The next entry in the list "The Missing Manual" sounds promising, as it claims to be " A general manual for Wikipedia". One might wonder why it is called missing, it appears to be right here, but let's move on. It is a general manual about Wikipedia so I don't expect editing to be the first entry, and it isn't but it looks easy to find, there it is as "Chapter 1: Editing for the First Time" That link brings me to a page that doesn't have the word Chapter in the title, so one might wonder if one is at the right place, but that's a nit easily fixed. However, I'm in the chapter about editing, and I have to read an intro, then a tip, which doesn't tell me how to edit, then I see a chapter listing, fine, but I want to learn how to edit, then a Table of contents, then a section about "The Wikipedia Way of Editing" which tells me interesting things but not how to edit. Then a discussion about sandboxes, and I'm wondering if I'm in the right place. That's followed by a tip about a sandbox, which doesn't tell me how to edit. then a box about a search box—do I need to understand this to edit? Then finally, almost as an afterthought, a single bullet point explaining what to do, and we finally get into it.
If one is still reading.
I could go on with other examples, but I'll lose you, so I'll summarize.

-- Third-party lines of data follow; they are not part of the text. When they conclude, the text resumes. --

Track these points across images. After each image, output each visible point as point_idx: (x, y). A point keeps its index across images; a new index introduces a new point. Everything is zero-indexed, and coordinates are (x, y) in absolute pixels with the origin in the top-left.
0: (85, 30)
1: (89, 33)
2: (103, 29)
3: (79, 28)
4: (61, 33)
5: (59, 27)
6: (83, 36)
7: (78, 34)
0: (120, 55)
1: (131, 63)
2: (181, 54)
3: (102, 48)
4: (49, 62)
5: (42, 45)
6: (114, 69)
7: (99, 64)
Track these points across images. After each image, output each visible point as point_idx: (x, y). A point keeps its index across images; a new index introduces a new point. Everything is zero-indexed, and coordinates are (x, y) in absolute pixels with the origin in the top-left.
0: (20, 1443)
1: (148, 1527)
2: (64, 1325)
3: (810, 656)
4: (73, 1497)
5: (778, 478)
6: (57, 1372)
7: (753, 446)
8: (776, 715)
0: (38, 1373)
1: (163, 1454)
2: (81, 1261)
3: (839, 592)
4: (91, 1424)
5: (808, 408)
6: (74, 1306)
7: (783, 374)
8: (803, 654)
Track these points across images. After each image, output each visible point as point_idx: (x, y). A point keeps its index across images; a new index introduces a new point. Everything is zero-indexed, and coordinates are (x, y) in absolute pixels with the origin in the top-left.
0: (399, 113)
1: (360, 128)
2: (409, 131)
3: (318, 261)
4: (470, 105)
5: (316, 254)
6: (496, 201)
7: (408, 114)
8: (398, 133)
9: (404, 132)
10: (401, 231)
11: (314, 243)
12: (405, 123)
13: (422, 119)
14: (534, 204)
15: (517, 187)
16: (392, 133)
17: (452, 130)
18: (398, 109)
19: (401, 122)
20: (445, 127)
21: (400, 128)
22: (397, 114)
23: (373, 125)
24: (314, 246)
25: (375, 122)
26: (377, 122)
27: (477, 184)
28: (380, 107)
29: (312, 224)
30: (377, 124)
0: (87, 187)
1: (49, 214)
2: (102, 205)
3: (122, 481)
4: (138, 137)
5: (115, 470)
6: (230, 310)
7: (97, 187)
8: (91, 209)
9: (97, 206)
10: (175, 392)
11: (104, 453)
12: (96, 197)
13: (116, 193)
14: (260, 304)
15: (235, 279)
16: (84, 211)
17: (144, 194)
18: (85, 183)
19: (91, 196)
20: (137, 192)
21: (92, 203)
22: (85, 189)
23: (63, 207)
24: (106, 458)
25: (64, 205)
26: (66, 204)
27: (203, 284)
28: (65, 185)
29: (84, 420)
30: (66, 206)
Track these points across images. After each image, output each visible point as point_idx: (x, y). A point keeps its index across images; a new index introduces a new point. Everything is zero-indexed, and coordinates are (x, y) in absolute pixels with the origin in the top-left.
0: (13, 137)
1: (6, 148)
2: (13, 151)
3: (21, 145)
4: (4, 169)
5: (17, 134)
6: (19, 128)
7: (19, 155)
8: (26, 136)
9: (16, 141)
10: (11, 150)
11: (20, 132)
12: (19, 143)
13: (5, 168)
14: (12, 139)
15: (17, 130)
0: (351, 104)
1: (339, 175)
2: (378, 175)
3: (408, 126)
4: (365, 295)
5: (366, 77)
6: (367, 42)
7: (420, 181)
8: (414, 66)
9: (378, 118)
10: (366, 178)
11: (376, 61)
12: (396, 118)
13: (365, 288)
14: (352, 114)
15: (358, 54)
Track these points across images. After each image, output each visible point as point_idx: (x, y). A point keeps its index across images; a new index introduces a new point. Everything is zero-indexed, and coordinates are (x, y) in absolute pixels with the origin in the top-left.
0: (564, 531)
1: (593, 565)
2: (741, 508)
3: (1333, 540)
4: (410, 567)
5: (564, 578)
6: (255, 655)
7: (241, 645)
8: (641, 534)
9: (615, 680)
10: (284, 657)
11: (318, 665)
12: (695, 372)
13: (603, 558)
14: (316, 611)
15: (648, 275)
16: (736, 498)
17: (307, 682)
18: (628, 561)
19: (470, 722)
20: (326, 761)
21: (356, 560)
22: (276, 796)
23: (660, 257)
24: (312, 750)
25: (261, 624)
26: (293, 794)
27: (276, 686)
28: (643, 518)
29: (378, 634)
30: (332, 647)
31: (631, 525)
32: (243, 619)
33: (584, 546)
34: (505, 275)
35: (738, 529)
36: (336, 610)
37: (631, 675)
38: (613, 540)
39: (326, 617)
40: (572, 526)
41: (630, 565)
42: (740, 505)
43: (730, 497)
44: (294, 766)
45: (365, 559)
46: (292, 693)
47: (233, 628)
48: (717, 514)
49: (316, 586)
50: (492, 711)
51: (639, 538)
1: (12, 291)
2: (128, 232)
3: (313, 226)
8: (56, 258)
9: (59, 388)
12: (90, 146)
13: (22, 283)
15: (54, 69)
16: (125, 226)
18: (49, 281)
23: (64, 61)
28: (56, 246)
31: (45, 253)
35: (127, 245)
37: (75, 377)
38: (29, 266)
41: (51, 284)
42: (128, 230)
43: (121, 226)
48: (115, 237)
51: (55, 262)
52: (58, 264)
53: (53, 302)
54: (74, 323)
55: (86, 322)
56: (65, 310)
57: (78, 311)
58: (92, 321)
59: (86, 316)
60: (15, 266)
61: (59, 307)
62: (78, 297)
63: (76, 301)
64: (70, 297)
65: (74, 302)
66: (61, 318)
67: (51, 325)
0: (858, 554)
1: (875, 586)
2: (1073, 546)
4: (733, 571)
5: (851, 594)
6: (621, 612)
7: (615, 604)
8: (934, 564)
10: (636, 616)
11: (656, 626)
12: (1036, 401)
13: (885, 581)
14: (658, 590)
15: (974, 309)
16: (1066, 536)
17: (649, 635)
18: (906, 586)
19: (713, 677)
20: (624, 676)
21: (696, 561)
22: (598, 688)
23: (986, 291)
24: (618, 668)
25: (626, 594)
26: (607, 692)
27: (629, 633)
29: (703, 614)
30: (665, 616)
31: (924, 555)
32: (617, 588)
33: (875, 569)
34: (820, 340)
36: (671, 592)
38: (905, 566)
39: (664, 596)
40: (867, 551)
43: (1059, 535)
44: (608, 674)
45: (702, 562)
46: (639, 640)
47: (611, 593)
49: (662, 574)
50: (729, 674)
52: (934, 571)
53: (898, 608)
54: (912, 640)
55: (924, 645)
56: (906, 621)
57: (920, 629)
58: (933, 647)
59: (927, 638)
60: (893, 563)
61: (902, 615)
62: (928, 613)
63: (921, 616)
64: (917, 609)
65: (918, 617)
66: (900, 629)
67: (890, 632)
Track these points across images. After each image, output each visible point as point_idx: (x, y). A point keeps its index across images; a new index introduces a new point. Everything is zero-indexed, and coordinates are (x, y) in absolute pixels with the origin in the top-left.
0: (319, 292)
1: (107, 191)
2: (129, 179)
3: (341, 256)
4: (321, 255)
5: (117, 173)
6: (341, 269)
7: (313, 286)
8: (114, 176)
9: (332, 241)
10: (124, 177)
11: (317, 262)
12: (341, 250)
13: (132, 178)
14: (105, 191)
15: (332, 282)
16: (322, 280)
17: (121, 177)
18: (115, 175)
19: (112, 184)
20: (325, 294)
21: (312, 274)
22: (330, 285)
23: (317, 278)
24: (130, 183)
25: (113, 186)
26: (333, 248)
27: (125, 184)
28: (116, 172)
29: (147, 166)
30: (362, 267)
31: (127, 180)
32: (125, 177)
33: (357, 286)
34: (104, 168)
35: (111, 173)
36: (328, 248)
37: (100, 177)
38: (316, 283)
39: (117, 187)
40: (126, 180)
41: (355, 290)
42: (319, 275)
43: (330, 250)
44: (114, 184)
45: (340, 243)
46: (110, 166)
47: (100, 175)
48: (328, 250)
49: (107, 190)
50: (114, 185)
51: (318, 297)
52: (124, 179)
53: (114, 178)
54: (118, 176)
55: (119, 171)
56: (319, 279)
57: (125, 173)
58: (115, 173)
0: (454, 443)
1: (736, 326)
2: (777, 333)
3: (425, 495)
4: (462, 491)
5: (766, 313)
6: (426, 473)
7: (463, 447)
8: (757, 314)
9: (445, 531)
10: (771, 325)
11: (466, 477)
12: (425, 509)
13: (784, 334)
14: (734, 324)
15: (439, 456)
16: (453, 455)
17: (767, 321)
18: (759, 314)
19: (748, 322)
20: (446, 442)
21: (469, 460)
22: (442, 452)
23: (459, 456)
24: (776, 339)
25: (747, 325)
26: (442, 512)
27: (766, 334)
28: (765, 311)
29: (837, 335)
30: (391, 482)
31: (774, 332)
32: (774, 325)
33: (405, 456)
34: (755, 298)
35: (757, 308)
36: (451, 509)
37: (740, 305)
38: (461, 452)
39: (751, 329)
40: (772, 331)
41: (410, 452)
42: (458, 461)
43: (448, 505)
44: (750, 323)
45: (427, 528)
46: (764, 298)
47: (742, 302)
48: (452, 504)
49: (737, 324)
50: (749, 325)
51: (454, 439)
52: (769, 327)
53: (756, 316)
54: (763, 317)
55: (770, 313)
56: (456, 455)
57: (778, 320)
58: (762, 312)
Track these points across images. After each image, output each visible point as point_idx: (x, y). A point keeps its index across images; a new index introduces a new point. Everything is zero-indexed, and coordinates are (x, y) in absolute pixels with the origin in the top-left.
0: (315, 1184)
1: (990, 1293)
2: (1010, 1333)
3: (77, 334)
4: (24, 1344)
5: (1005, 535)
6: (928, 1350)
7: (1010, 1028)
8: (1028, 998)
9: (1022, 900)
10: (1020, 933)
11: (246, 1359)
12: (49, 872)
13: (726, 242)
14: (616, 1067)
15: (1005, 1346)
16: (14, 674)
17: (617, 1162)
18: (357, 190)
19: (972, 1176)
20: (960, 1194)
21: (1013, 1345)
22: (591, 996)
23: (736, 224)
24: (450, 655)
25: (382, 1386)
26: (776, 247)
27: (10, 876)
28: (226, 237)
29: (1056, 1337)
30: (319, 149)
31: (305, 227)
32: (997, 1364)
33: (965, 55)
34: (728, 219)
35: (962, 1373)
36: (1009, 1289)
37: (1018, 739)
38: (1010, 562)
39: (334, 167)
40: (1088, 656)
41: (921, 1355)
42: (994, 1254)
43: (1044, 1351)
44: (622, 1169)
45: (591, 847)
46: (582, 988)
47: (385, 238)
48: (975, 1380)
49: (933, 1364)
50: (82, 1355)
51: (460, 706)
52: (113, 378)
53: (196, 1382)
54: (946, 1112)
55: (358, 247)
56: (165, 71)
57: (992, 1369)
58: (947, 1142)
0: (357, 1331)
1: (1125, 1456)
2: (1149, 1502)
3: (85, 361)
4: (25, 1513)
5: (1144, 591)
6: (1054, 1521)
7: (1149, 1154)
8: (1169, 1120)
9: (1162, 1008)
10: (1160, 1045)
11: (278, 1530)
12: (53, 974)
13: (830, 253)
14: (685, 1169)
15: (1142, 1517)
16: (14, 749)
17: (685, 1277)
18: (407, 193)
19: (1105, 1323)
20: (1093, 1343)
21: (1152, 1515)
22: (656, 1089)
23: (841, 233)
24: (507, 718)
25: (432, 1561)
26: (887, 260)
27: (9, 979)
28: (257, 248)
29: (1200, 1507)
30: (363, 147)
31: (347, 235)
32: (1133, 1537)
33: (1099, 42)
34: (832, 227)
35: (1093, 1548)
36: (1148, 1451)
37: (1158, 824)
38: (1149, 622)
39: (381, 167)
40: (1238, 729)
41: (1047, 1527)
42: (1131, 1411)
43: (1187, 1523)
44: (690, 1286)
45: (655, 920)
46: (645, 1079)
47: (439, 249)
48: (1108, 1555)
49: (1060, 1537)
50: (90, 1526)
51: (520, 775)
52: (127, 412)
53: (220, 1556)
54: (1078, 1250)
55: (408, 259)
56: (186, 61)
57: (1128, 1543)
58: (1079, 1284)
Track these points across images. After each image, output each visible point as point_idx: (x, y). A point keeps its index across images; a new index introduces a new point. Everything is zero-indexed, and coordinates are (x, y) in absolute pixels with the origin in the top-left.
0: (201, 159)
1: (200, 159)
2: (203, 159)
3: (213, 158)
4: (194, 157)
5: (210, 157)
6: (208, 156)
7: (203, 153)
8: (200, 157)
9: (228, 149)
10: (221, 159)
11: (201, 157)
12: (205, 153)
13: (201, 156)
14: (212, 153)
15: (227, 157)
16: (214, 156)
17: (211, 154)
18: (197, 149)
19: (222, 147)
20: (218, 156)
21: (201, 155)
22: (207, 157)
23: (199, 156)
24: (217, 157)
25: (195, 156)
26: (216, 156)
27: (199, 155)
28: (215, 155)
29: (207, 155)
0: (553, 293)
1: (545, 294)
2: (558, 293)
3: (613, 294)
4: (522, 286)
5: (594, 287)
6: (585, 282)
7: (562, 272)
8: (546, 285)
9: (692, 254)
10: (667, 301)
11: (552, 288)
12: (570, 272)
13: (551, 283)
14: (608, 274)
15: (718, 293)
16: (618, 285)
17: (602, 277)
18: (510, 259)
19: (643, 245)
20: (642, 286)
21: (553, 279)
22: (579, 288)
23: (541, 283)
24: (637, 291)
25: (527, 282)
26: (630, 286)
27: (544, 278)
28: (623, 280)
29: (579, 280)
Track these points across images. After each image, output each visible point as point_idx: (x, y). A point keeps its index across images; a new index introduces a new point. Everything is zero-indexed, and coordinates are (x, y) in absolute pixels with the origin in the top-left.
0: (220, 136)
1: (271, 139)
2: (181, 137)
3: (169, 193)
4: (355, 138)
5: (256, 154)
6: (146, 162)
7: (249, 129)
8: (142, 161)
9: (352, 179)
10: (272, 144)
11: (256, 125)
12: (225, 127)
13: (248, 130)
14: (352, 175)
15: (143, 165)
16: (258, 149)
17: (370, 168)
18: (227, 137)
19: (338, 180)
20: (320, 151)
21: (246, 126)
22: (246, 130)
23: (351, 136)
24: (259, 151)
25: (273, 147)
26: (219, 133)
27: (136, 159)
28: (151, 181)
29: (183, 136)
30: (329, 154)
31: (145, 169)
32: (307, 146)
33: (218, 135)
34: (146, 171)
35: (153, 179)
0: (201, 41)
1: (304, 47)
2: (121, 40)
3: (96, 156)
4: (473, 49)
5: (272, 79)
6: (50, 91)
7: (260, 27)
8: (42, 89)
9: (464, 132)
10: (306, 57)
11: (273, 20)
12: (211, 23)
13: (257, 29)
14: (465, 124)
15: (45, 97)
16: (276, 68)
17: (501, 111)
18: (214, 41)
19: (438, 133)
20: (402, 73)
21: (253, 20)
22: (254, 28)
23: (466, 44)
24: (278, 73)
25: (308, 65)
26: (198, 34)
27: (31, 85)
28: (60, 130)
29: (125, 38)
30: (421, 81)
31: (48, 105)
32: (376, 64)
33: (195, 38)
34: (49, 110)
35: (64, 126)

If someone asks you how to edit you might send them to:
I put this list together in less than 30 minutes of poking around. I bet there are more.
And please note how narrow the question is—I didn't include articles on how to edit a reference, or how to edit images, I just looked or article which told you the basics.
I am not suggesting the answer is to replace 23 pages with one, I am not suggesting that the first words on the page need to be "Click on the edit button" I do understand the need for introductions and context. I do appreciate that we need editing for dummies plus more sophisticated pages, but I strongly suggest that there is more overlap than desired on these 24 pages.
This is not an isolated example. If our newcomer said "I need to learn about copyright issues", I could point them to far more than 23 pages. If they said "I simply want to add an image" I could find a dozen or more.
We have help. We have too much help. When we have 24 different ways to answer a basic question, multiplied by a 100 or so basic questions, we have a mess.